What the exercise asks: Transcribe the following records exactly, images excluded.

Data items

----------------------------------------

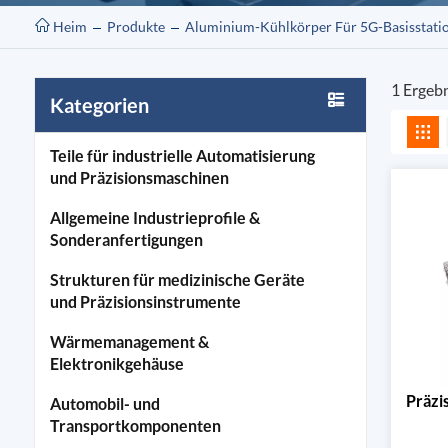
Heim
Produkte
Aluminium-Kühlkörper Für 5G-Basisstati
1 Ergeb
Kategorien
Teile für industrielle Automatisierung
und Präzisionsmaschinen
Allgemeine Industrieprofile &
Sonderanfertigungen
Strukturen für medizinische Geräte
und Präzisionsinstrumente
Wärmemanagement &
Elektronikgehäuse
Präzi
Automobil- und
Transportkomponenten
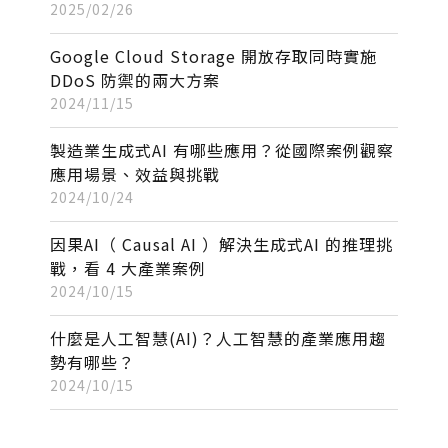
2025/02/26
Google Cloud Storage 開放存取同時實施
DDoS 防禦的兩大方案
2024/11/15
製造業生成式AI 有哪些應用？從國際案例觀察
應用場景、效益與挑戰
2024/10/24
因果AI（ Causal AI ）解決生成式AI 的推理挑
戰，看 4 大產業案例
2024/10/15
什麼是人工智慧(AI)？人工智慧的產業應用趨
勢有哪些？
2024/10/15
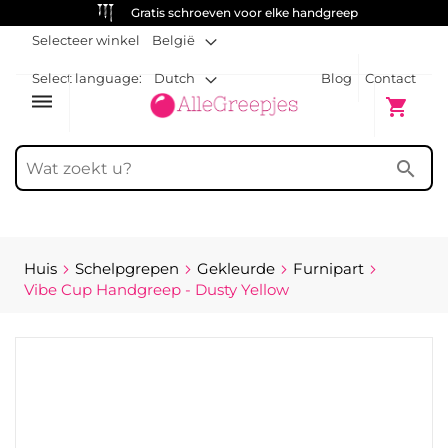
Gratis schroeven voor elke handgreep
Selecteer winkel
België
Select language:
Dutch
Blog
Contact
dehaze
Winkelw
shopping_cart
search
Huis
Schelpgrepen
Gekleurde
Furnipart
Vibe Cup Handgreep - Dusty Yellow
Ga
naar
het
einde
van
de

----------------------------------------

Exercise result:
Heim
Produkte
Aluminium-Kühlkörper Für 5G-Basisstati
1 Ergeb
Kategorien
Teile für industrielle Automatisierung
und Präzisionsmaschinen
Allgemeine Industrieprofile &
Sonderanfertigungen
Strukturen für medizinische Geräte
und Präzisionsinstrumente
Wärmemanagement &
Elektronikgehäuse
Präzi
Automobil- und
Transportkomponenten
2025/02/26
Google Cloud Storage 開放存取同時實施
DDoS 防禦的兩大方案
2024/11/15
製造業生成式AI 有哪些應用？從國際案例觀察
應用場景、效益與挑戰
2024/10/24
因果AI（ Causal AI ）解決生成式AI 的推理挑
戰，看 4 大產業案例
2024/10/15
什麼是人工智慧(AI)？人工智慧的產業應用趨
勢有哪些？
2024/10/15
Gratis schroeven voor elke handgreep
Selecteer winkel
België
Select language:
Dutch
Blog
Contact
dehaze
Winkelw
shopping_cart
search
Huis
Schelpgrepen
Gekleurde
Furnipart
Vibe Cup Handgreep - Dusty Yellow
Ga
naar
het
einde
van
de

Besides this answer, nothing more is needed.